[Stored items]

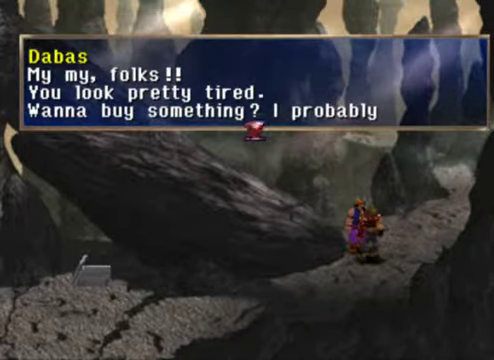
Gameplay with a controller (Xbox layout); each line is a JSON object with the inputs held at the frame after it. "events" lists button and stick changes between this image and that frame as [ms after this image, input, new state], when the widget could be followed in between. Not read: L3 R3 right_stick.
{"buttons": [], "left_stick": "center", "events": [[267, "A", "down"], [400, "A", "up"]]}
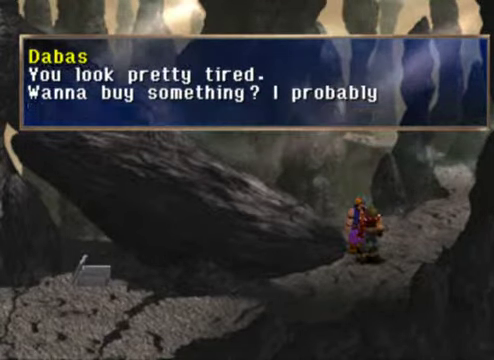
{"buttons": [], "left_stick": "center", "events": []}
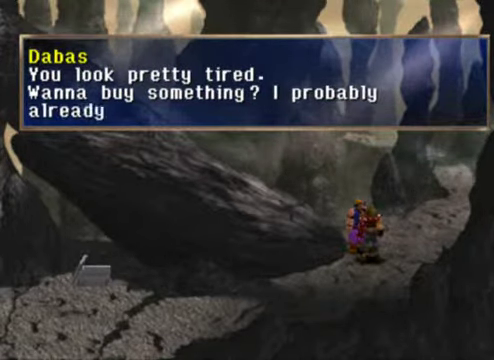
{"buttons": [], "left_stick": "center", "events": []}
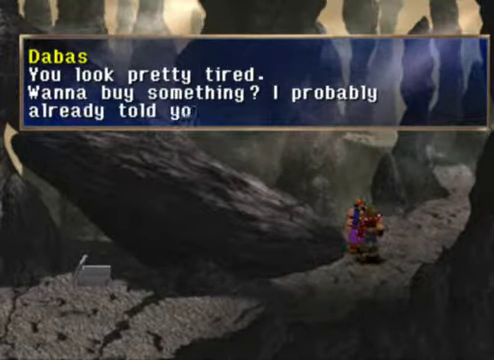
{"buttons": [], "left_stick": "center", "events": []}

### Task brief
Omitting the pictures, repeat all entries exactly.

### Task output
Gameplay with a controller (Xbox layout); each line is a JSON object with the inputs held at the frame after it. "events" lists button and stick changes between this image and that frame as [ms after this image, input, new state], when the widget could be followed in between. Not read: L3 R3 right_stick.
{"buttons": [], "left_stick": "center", "events": [[267, "A", "down"], [400, "A", "up"]]}
{"buttons": [], "left_stick": "center", "events": []}
{"buttons": [], "left_stick": "center", "events": []}
{"buttons": [], "left_stick": "center", "events": []}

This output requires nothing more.